[Detected change data]
▶

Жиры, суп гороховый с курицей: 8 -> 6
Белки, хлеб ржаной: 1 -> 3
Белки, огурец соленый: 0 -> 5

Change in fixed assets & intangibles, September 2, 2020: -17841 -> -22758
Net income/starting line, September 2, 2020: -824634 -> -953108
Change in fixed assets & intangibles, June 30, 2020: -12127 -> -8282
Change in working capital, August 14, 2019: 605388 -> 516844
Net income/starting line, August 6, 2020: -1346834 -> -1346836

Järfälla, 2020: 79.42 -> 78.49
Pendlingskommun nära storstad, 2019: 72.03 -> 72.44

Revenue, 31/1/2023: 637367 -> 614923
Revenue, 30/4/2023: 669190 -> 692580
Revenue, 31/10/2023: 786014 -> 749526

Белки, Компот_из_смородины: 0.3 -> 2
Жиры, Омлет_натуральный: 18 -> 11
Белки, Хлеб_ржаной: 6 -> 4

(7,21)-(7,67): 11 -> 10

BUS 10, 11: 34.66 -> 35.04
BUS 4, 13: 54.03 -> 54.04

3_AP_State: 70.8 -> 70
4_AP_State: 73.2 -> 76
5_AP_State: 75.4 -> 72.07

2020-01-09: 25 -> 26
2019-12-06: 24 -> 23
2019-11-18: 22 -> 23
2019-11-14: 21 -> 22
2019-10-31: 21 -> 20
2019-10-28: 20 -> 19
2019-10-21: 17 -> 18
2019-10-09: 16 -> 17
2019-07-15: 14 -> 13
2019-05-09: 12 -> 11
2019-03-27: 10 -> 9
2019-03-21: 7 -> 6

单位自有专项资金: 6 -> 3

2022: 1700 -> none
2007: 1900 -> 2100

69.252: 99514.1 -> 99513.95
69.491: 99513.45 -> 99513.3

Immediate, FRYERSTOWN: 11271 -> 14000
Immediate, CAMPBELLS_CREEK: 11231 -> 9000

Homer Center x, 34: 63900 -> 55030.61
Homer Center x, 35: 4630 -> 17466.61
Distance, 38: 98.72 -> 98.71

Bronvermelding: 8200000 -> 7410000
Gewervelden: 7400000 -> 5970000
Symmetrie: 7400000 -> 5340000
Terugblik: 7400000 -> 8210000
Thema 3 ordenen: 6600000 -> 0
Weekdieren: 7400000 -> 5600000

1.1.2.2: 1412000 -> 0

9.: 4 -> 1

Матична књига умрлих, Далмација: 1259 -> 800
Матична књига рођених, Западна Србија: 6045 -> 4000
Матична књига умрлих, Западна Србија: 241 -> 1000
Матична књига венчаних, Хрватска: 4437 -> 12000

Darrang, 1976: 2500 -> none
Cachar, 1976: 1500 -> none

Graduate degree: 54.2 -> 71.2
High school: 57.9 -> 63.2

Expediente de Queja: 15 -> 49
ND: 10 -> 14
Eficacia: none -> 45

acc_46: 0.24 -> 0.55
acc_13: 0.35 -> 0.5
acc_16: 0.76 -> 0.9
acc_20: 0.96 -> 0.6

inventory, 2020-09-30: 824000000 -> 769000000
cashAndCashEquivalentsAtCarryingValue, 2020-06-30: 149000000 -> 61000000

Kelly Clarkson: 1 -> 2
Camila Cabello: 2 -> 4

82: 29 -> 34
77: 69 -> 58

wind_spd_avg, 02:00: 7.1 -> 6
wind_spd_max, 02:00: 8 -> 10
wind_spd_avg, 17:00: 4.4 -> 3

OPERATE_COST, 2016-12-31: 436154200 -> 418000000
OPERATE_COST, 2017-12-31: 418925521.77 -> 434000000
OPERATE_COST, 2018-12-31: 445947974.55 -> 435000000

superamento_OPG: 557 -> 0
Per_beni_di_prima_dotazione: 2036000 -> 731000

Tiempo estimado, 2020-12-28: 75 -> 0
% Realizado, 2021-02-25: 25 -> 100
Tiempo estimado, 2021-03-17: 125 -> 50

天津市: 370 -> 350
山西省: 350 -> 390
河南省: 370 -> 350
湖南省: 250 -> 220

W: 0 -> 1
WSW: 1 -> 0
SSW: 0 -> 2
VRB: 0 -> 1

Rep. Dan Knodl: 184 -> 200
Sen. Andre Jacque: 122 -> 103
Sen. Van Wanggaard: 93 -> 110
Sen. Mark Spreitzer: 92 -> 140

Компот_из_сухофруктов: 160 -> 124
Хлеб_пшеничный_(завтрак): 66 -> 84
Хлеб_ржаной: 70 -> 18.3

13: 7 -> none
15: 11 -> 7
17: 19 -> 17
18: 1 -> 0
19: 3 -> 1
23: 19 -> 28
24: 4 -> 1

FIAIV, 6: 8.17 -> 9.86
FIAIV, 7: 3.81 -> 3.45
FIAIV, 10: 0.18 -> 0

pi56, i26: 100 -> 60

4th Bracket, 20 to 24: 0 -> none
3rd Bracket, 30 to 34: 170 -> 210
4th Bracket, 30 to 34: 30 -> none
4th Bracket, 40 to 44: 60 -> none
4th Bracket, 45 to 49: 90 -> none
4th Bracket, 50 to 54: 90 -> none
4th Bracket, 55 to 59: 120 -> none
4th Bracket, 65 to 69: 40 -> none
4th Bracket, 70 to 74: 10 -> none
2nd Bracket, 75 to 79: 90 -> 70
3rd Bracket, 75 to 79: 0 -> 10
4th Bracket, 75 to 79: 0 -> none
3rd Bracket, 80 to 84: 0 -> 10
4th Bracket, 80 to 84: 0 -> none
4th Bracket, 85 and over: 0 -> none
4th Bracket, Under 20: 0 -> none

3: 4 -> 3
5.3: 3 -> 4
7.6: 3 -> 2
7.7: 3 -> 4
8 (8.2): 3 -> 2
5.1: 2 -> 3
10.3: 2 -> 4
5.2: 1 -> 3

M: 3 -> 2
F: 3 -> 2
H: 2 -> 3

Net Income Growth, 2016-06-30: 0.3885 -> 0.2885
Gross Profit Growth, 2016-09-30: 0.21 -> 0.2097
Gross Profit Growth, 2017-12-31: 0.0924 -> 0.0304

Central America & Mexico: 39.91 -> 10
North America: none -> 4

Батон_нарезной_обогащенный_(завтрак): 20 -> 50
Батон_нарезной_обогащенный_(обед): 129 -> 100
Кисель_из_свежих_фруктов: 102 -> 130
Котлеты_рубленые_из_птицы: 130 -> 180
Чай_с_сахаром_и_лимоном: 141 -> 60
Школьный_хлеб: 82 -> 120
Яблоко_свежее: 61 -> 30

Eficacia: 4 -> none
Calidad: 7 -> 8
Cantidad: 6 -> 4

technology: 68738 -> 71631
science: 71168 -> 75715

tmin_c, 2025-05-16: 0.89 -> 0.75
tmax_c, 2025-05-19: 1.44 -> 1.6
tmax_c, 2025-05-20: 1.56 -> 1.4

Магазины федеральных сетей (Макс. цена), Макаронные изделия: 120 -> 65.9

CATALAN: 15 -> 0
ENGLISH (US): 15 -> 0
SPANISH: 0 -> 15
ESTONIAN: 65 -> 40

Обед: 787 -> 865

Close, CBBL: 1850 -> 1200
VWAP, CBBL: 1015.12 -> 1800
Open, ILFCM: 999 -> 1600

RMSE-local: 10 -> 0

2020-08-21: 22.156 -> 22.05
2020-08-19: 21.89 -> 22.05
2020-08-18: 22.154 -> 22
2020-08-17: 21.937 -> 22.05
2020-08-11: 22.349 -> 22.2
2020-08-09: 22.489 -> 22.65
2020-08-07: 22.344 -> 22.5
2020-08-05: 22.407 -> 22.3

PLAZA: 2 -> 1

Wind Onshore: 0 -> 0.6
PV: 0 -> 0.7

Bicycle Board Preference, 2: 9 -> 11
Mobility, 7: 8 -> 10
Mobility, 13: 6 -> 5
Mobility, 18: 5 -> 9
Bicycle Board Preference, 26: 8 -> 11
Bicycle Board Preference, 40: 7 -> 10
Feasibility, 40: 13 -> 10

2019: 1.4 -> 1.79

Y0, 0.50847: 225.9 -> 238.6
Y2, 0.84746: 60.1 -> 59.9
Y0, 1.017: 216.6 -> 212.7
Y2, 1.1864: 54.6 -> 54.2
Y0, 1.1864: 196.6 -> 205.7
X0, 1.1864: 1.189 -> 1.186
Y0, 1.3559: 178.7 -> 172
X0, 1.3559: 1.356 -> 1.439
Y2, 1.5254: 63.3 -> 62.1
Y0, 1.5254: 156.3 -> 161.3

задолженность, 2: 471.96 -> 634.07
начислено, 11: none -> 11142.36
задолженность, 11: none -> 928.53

◀

▸ **PROMPT**
Search the data above for the word "September", then gather each line in which it appears.

▸ **WRITTEN RESPONSE**
Change in fixed assets & intangibles, September 2, 2020: -17841 -> -22758
Net income/starting line, September 2, 2020: -824634 -> -953108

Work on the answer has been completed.